Collected data:
*****

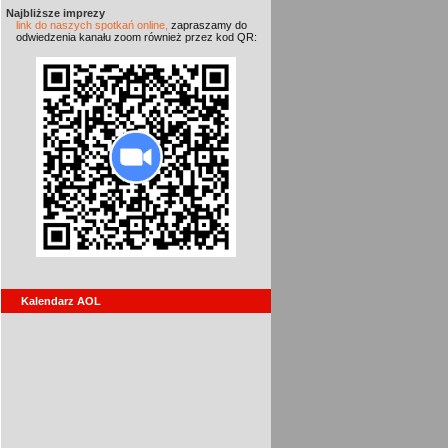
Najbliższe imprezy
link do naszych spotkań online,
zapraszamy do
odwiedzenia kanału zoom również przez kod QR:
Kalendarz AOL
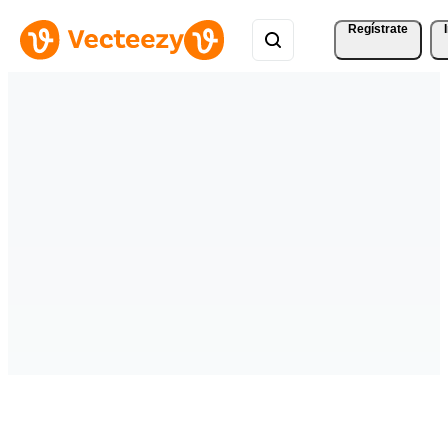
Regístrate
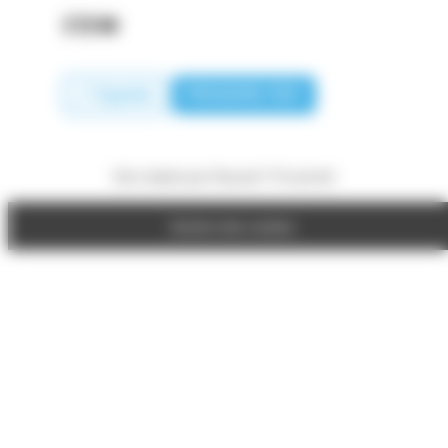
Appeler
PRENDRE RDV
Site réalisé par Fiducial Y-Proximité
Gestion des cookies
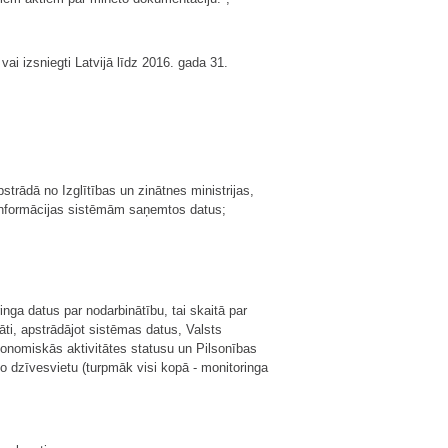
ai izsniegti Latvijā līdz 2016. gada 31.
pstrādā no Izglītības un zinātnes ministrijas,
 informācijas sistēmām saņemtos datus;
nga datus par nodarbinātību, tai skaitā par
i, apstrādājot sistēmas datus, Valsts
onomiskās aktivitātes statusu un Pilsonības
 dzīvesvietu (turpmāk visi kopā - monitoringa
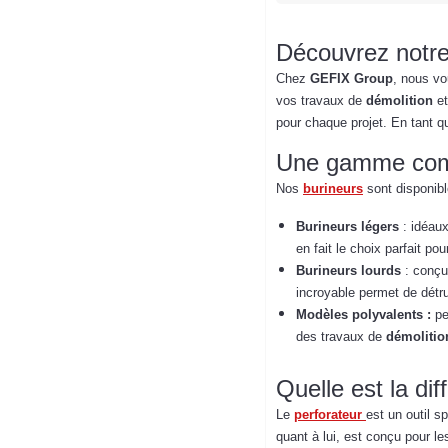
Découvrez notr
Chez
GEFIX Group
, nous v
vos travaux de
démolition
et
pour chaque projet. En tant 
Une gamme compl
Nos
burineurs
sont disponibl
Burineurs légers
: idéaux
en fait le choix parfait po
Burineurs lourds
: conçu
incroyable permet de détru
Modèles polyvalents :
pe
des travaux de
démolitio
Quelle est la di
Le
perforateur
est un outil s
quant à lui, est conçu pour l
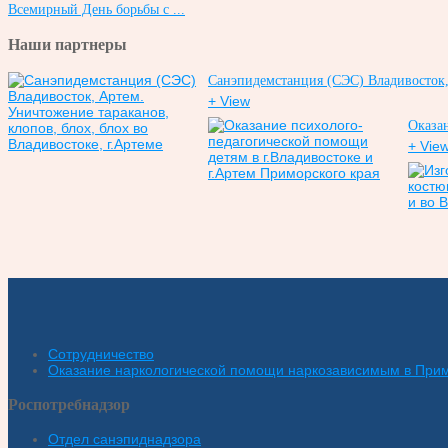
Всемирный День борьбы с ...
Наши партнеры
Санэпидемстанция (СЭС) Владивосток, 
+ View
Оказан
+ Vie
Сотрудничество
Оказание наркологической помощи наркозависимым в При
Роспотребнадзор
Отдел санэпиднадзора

*****

INSTRUCTION »
Quote the records above in full, dropping each picture.

ANSWER »
Najbliższe imprezy
link do naszych spotkań online,
zapraszamy do
odwiedzenia kanału zoom również przez kod QR:
Kalendarz AOL
Regístrate
Appeler
PRENDRE RDV
Site réalisé par Fiducial Y-Proximité
Gestion des cookies
ai izsniegti Latvijā līdz 2016. gada 31.
pstrādā no Izglītības un zinātnes ministrijas,
 informācijas sistēmām saņemtos datus;
nga datus par nodarbinātību, tai skaitā par
i, apstrādājot sistēmas datus, Valsts
onomiskās aktivitātes statusu un Pilsonības
 dzīvesvietu (turpmāk visi kopā - monitoringa
Découvrez notr
Chez
GEFIX Group
, nous v
vos travaux de
démolition
et
pour chaque projet. En tant 
Une gamme compl
Nos
burineurs
sont disponibl
Burineurs légers
: idéaux
en fait le choix parfait po
Burineurs lourds
: conçu
incroyable permet de détru
Modèles polyvalents :
pe
des travaux de
démolitio
Quelle est la di
Le
perforateur
est un outil s
quant à lui, est conçu pour l
Всемирный День борьбы с ...
Наши партнеры
Санэпидемстанция (СЭС) Владивосток, 
+ View
Оказан
+ Vie
Сотрудничество
Оказание наркологической помощи наркозависимым в При
Роспотребнадзор
Отдел санэпиднадзора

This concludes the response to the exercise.